[PROBLEM REQUIREMENTS]: Below is a listing. Set down exactly the lines from the one containing "shortcrust pastry base with" through the one containing "Purchase for R$100", both ends included, and leave out the rest.

[INPUT DATA]:
==*==
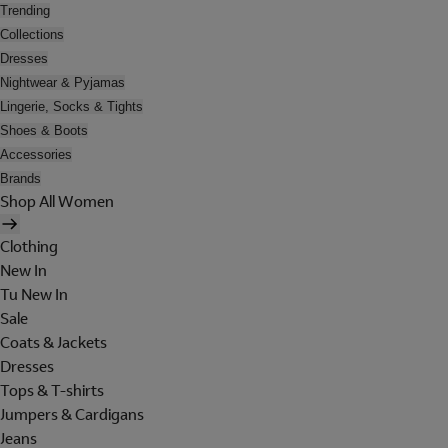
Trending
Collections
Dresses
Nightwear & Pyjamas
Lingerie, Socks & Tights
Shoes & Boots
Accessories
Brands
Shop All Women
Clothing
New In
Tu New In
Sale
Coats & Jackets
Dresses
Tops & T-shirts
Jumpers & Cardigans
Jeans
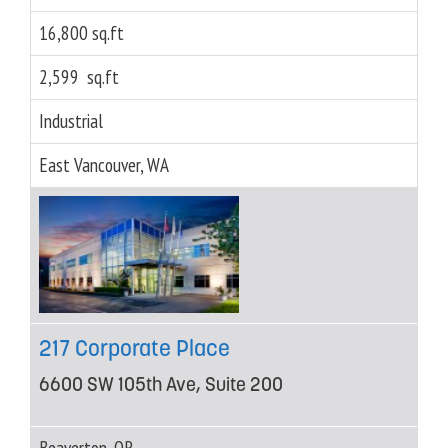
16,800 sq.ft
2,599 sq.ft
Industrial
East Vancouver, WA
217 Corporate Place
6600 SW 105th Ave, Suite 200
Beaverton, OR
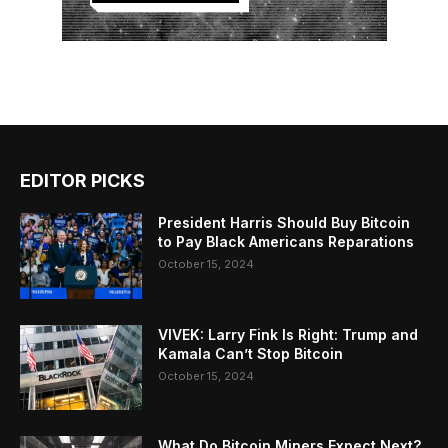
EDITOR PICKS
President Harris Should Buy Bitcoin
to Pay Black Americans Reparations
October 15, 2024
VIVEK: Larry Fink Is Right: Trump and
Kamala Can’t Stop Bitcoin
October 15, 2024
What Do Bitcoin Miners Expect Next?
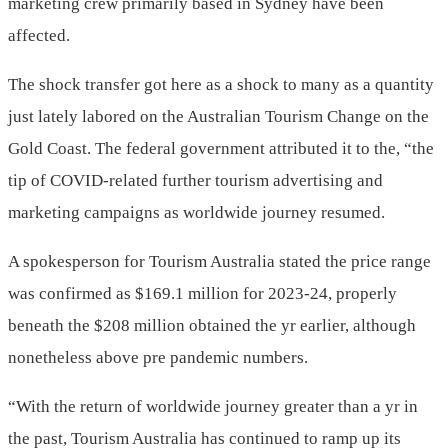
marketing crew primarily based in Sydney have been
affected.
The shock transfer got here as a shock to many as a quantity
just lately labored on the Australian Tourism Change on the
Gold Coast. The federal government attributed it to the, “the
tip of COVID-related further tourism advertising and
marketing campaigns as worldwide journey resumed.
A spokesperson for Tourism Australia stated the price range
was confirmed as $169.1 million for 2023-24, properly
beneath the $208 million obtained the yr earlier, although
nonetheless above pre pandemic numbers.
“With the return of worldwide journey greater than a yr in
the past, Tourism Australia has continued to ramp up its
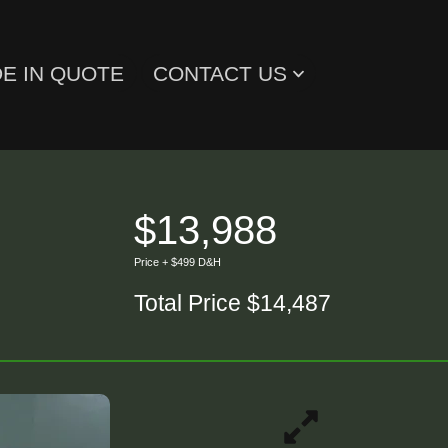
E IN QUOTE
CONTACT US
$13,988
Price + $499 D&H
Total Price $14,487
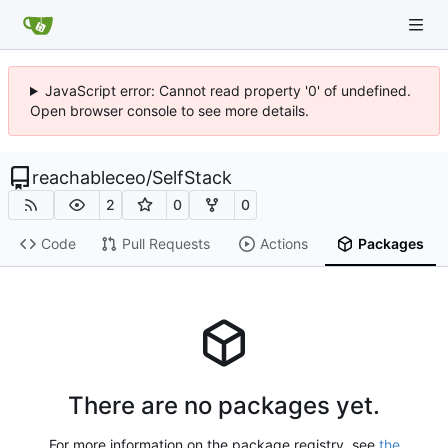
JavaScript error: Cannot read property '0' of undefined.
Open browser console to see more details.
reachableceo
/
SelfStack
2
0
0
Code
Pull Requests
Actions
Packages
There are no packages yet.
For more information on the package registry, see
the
==*==
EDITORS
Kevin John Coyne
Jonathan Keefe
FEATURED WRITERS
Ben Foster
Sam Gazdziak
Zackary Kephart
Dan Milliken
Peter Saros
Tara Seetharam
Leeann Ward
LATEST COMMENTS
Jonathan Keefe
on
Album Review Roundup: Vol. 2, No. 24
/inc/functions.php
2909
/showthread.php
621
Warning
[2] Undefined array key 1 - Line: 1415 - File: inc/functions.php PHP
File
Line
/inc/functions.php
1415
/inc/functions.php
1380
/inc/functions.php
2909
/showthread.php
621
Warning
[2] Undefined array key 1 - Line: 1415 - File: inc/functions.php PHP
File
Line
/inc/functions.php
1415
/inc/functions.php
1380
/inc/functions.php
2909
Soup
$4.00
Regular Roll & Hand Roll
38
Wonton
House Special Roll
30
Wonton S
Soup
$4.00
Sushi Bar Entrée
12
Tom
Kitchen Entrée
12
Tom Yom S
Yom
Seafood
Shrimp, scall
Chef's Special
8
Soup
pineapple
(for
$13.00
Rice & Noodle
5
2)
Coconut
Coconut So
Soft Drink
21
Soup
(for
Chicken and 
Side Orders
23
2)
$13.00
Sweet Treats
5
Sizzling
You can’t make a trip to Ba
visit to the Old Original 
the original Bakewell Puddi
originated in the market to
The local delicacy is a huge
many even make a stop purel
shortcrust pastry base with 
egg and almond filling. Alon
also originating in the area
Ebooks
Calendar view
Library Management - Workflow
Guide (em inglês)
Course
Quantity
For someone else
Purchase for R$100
==*==
[SOLUTION FOR THIS PROBLEM]:
shortcrust pastry base with 
egg and almond filling. Alon
also originating in the area
Ebooks
Calendar view
Library Management - Workflow
Guide (em inglês)
Course
Quantity
For someone else
Purchase for R$100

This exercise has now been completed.